Our Chicago trade secrets attorneys were interested to see a recent trade secrets lawsuit coming from the high-dollar world of professional sports. Palace Sports & Entertainment, owner of the Detroit Pistons basketball team, is suing rival venue and sports company Olympia Entertainment Inc., plus nine ex-employees who moved to Olympia, for alleged theft of its confidential trade secrets. Crain’s Detroit Business reported that the claim stems from the movement of ten Palace employees to Olympia, starting in February when Palace president Tom Wilson left to run a new venture for Olympia and its parent company, Ilitch Holdings. This venture was to look into a new venue for the Detroit Red Wings, also owned by Ilitch. Nine people followed Wilson, including two executive vice presidents. In Michigan state court, Palace accuses them of breach of contract, breach of fiduciary duty, unfair competition, conspiracy, conversion, tortious interference and misappropriation of trade secrets.

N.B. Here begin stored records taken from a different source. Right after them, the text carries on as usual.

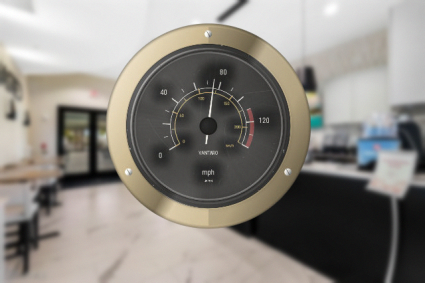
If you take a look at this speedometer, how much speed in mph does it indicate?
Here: 75 mph
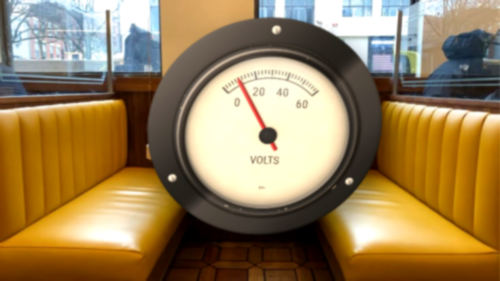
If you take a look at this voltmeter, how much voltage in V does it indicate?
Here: 10 V
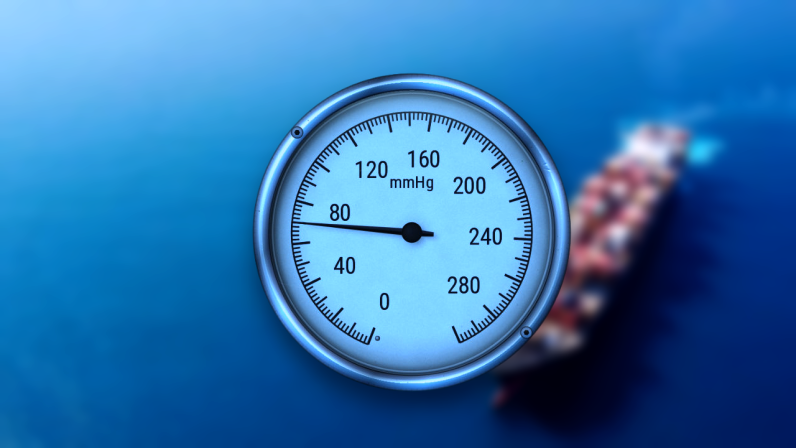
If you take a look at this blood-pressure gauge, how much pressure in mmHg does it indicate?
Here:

According to the complaint in Palace Sports & Entertainment Inc. v. Olympia Entertainment Inc., dated June 8, 2010, Palace is accusing the ex-employees of taking and misusing trade secrets, despite having signed different versions of a confidentiality agreement that gave them a fiduciary role in Palace’s confidential information. The contract also contained restrictive covenants not to disclose such information to people outside the company, or use it for their own or anyone else’s gain. Confidential information was defined broadly, including “any technical, economic, financial, marketing or other information, which is not common knowledge.” Palace alleges that the ex-employees misappropriated information including suite prices, customer and prospect lists and sales notes, a business plan, marketing plans, suite assignments, appointment logs, proposals, vendor lists and at least one contract. When Palace notified Olympia of the first theft, it said, Olympia provided physical documents and lists of files. But Olympia did not provide the electronic data behind those files, Palace alleged and has even put some of the data on its own computers.

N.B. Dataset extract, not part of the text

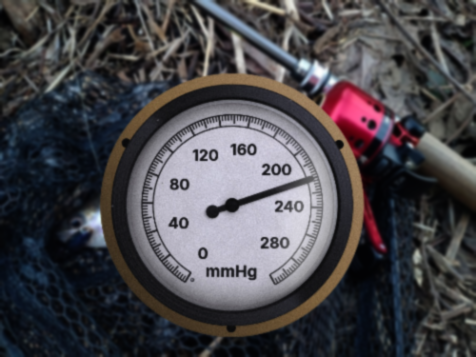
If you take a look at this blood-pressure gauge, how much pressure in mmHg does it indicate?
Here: 220 mmHg
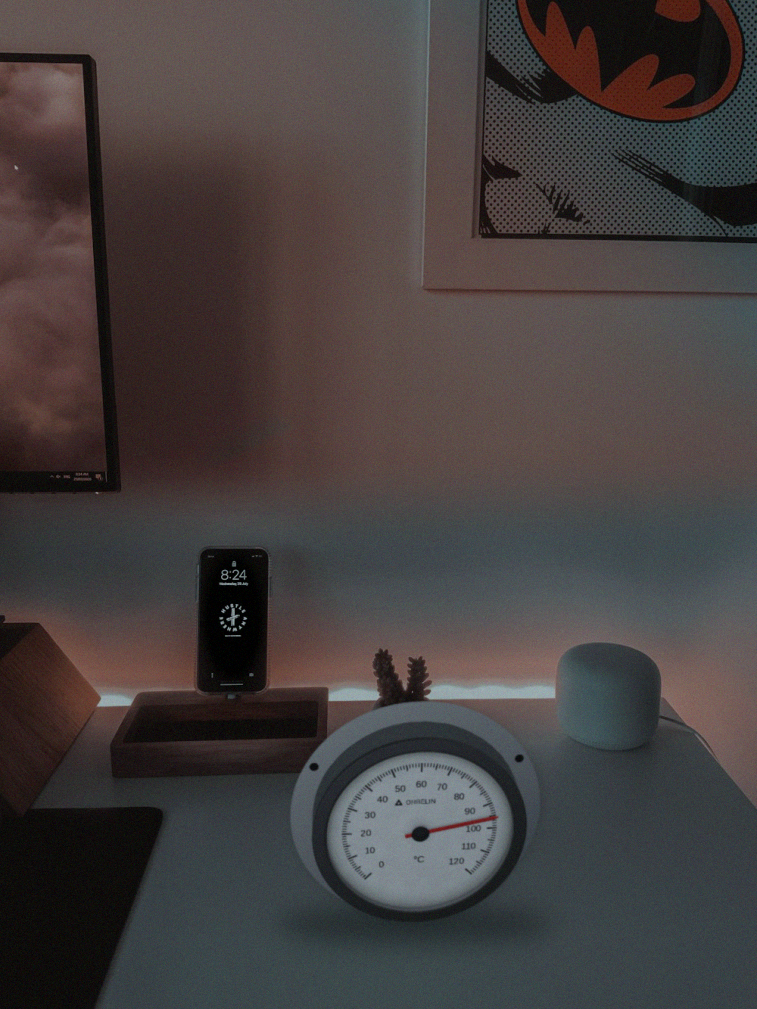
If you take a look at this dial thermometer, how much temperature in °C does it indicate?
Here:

Palace demanded that Olympia return all of the electronic files and physical documents; that each ex-employee swear an oath that all of the information has been returned; and that a third-party expert be allowed to comb Olympia’s computers and the ex-employees’ personal computers for the information. Olympia has not complied. In its lawsuit, Palace said this caused it immediate and irreparable harm by enabling unfair competition. Olympia said publicly that it believed Palace simply did not like losing its employees. No further court documents are freely available, but trial is set for May 27, 2011.
This case generated great interest in the Detroit press, in part because Ilitch was considering buying the Pistons from Palace. But as Illinois business lawyers, we would like to discuss the strength of Palace’s case, judging by the allegations made in its complaint. Specifically, we suspect that the defendants could consider a defense based on whether the information they are accused of stealing was actually confidential trade secrets. Under the laws of Michigan, Illinois and other states, some information is not a trade secret because it is widely available to the public and not valuable. Thus, a trade secrets lawsuit cannot survive if it is based on the use of information such as lists of businesses copied from a phone book. Even if Palace’s confidentiality agreement defines such information as confidential, employees would be under no obligation to comply. The agreement cited in the complaint may also be subject to a challenge for being overly broad or vague because its definition of confidential business information includes “any information, not known to the general public.” This could easily include information with no special economic value.